Collected data entries
════════════════
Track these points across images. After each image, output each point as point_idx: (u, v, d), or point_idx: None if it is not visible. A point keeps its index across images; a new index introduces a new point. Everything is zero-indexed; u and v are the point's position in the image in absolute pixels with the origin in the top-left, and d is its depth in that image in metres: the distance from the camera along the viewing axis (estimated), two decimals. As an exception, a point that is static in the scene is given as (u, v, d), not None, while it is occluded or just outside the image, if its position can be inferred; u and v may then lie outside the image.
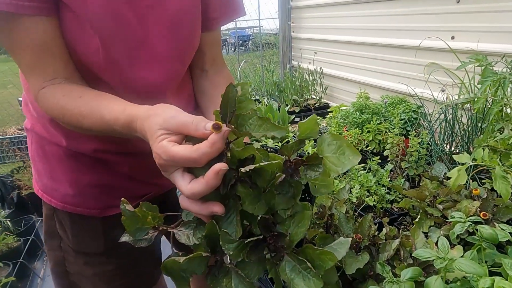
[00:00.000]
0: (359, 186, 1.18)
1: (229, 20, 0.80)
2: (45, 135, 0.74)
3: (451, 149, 1.40)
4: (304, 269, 0.46)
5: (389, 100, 1.77)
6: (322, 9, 2.85)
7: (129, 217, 0.51)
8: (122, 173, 0.77)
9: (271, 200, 0.49)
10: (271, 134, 0.45)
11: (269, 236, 0.48)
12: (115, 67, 0.65)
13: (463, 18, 1.60)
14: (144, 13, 0.65)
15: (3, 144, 2.84)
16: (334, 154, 0.48)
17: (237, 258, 0.47)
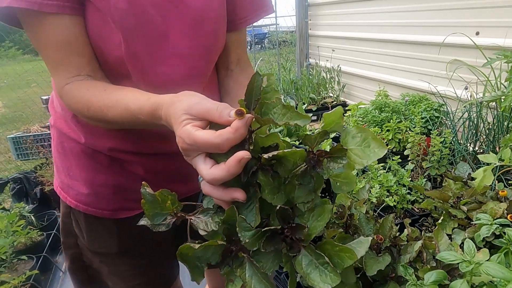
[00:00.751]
0: (378, 186, 1.16)
1: (258, 18, 0.79)
2: (66, 131, 0.76)
3: (475, 149, 1.36)
4: (321, 264, 0.45)
5: (409, 98, 1.73)
6: (340, 6, 2.81)
7: (149, 201, 0.52)
8: (136, 175, 0.76)
9: (291, 192, 0.48)
10: (294, 122, 0.44)
11: (287, 227, 0.47)
12: (137, 62, 0.66)
13: (489, 13, 1.54)
14: (167, 9, 0.65)
15: (27, 141, 2.93)
16: (359, 147, 0.47)
17: (253, 247, 0.46)
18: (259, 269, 0.47)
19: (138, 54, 0.65)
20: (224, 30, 0.75)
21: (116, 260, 0.82)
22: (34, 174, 2.90)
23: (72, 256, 0.84)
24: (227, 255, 0.49)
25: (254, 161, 0.45)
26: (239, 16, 0.76)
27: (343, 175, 0.49)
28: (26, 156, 3.03)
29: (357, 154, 0.46)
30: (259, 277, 0.46)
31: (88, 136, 0.72)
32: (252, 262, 0.47)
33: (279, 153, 0.43)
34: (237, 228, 0.46)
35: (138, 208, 0.78)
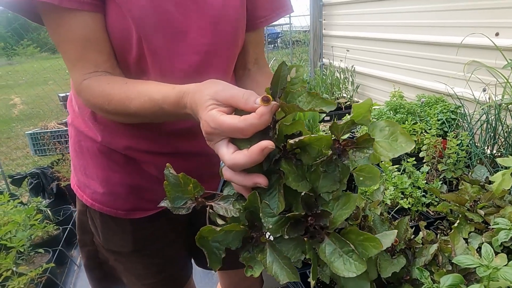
════════════════
## [Task description]
Output exactly those lines of the data above that run from the line with "0: (359, 186, 1.18)" up to and including the line with "27: (343, 175, 0.49)". No pictures go in.

## [Result]
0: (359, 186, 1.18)
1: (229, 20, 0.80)
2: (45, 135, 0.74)
3: (451, 149, 1.40)
4: (304, 269, 0.46)
5: (389, 100, 1.77)
6: (322, 9, 2.85)
7: (129, 217, 0.51)
8: (122, 173, 0.77)
9: (271, 200, 0.49)
10: (271, 134, 0.45)
11: (269, 236, 0.48)
12: (115, 67, 0.65)
13: (463, 18, 1.60)
14: (144, 13, 0.65)
15: (3, 144, 2.84)
16: (334, 154, 0.48)
17: (237, 258, 0.47)
[00:00.751]
0: (378, 186, 1.16)
1: (258, 18, 0.79)
2: (66, 131, 0.76)
3: (475, 149, 1.36)
4: (321, 264, 0.45)
5: (409, 98, 1.73)
6: (340, 6, 2.81)
7: (149, 201, 0.52)
8: (136, 175, 0.76)
9: (291, 192, 0.48)
10: (294, 122, 0.44)
11: (287, 227, 0.47)
12: (137, 62, 0.66)
13: (489, 13, 1.54)
14: (167, 9, 0.65)
15: (27, 141, 2.93)
16: (359, 147, 0.47)
17: (253, 247, 0.46)
18: (259, 269, 0.47)
19: (138, 54, 0.65)
20: (224, 30, 0.75)
21: (116, 260, 0.82)
22: (34, 174, 2.90)
23: (72, 256, 0.84)
24: (227, 255, 0.49)
25: (254, 161, 0.45)
26: (239, 16, 0.76)
27: (343, 175, 0.49)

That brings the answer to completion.